Work item:
All entries must be transcribed without a single difference.

Plain-text document sources:

━━━━━━

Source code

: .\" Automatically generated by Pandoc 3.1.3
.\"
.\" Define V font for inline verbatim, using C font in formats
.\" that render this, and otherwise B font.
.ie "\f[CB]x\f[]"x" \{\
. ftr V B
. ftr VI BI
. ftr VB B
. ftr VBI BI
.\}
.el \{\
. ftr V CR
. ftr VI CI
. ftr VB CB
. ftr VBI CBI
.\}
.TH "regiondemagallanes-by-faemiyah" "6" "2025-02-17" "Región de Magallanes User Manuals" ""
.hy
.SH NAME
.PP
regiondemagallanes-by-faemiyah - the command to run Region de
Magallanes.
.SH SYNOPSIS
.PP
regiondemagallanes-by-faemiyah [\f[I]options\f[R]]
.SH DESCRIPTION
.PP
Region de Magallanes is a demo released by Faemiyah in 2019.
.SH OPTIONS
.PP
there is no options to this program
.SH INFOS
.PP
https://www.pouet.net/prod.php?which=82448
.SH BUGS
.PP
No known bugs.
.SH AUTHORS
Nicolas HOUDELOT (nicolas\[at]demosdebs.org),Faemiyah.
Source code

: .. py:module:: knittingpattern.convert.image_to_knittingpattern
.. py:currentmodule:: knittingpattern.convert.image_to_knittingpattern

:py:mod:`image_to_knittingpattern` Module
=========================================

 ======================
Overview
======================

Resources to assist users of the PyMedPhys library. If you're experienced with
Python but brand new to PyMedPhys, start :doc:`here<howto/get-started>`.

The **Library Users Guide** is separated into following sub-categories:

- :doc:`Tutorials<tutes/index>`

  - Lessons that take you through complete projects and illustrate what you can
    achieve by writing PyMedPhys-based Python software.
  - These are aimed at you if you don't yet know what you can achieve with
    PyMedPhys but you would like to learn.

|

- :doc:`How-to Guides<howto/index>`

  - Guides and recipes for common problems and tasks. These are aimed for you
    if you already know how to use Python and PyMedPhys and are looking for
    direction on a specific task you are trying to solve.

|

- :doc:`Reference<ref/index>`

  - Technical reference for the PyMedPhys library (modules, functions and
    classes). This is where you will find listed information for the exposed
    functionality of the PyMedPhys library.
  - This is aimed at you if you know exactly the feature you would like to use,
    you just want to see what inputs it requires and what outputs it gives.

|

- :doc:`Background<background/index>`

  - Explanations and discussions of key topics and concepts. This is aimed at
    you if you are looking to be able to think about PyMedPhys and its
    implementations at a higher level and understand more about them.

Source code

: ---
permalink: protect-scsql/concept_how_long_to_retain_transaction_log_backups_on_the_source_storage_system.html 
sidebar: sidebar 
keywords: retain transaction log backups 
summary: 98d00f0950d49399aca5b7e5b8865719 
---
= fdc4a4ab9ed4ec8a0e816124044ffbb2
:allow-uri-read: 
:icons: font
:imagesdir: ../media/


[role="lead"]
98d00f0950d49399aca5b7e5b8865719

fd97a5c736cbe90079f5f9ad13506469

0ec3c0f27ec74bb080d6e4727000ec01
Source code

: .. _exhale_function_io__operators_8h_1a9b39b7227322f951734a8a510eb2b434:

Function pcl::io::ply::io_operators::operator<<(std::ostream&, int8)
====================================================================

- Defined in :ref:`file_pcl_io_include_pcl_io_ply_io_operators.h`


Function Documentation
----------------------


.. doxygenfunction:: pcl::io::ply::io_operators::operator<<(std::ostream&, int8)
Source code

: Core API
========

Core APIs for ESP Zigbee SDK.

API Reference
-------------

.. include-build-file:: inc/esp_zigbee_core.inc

━━━━━━

Answer:
Source code

: .\" Automatically generated by Pandoc 3.1.3
.\"
.\" Define V font for inline verbatim, using C font in formats
.\" that render this, and otherwise B font.
.ie "\f[CB]x\f[]"x" \{\
. ftr V B
. ftr VI BI
. ftr VB B
. ftr VBI BI
.\}
.el \{\
. ftr V CR
. ftr VI CI
. ftr VB CB
. ftr VBI CBI
.\}
.TH "regiondemagallanes-by-faemiyah" "6" "2025-02-17" "Región de Magallanes User Manuals" ""
.hy
.SH NAME
.PP
regiondemagallanes-by-faemiyah - the command to run Region de
Magallanes.
.SH SYNOPSIS
.PP
regiondemagallanes-by-faemiyah [\f[I]options\f[R]]
.SH DESCRIPTION
.PP
Region de Magallanes is a demo released by Faemiyah in 2019.
.SH OPTIONS
.PP
there is no options to this program
.SH INFOS
.PP
https://www.pouet.net/prod.php?which=82448
.SH BUGS
.PP
No known bugs.
.SH AUTHORS
Nicolas HOUDELOT (nicolas\[at]demosdebs.org),Faemiyah.
Source code

: .. py:module:: knittingpattern.convert.image_to_knittingpattern
.. py:currentmodule:: knittingpattern.convert.image_to_knittingpattern

:py:mod:`image_to_knittingpattern` Module
=========================================

 ======================
Overview
======================

Resources to assist users of the PyMedPhys library. If you're experienced with
Python but brand new to PyMedPhys, start :doc:`here<howto/get-started>`.

The **Library Users Guide** is separated into following sub-categories:

- :doc:`Tutorials<tutes/index>`

  - Lessons that take you through complete projects and illustrate what you can
    achieve by writing PyMedPhys-based Python software.
  - These are aimed at you if you don't yet know what you can achieve with
    PyMedPhys but you would like to learn.

|

- :doc:`How-to Guides<howto/index>`

  - Guides and recipes for common problems and tasks. These are aimed for you
    if you already know how to use Python and PyMedPhys and are looking for
    direction on a specific task you are trying to solve.

|

- :doc:`Reference<ref/index>`

  - Technical reference for the PyMedPhys library (modules, functions and
    classes). This is where you will find listed information for the exposed
    functionality of the PyMedPhys library.
  - This is aimed at you if you know exactly the feature you would like to use,
    you just want to see what inputs it requires and what outputs it gives.

|

- :doc:`Background<background/index>`

  - Explanations and discussions of key topics and concepts. This is aimed at
    you if you are looking to be able to think about PyMedPhys and its
    implementations at a higher level and understand more about them.

Source code

: ---
permalink: protect-scsql/concept_how_long_to_retain_transaction_log_backups_on_the_source_storage_system.html 
sidebar: sidebar 
keywords: retain transaction log backups 
summary: 98d00f0950d49399aca5b7e5b8865719 
---
= fdc4a4ab9ed4ec8a0e816124044ffbb2
:allow-uri-read: 
:icons: font
:imagesdir: ../media/


[role="lead"]
98d00f0950d49399aca5b7e5b8865719

fd97a5c736cbe90079f5f9ad13506469

0ec3c0f27ec74bb080d6e4727000ec01
Source code

: .. _exhale_function_io__operators_8h_1a9b39b7227322f951734a8a510eb2b434:

Function pcl::io::ply::io_operators::operator<<(std::ostream&, int8)
====================================================================

- Defined in :ref:`file_pcl_io_include_pcl_io_ply_io_operators.h`


Function Documentation
----------------------


.. doxygenfunction:: pcl::io::ply::io_operators::operator<<(std::ostream&, int8)
Source code

: Core API
========

Core APIs for ESP Zigbee SDK.

API Reference
-------------

.. include-build-file:: inc/esp_zigbee_core.inc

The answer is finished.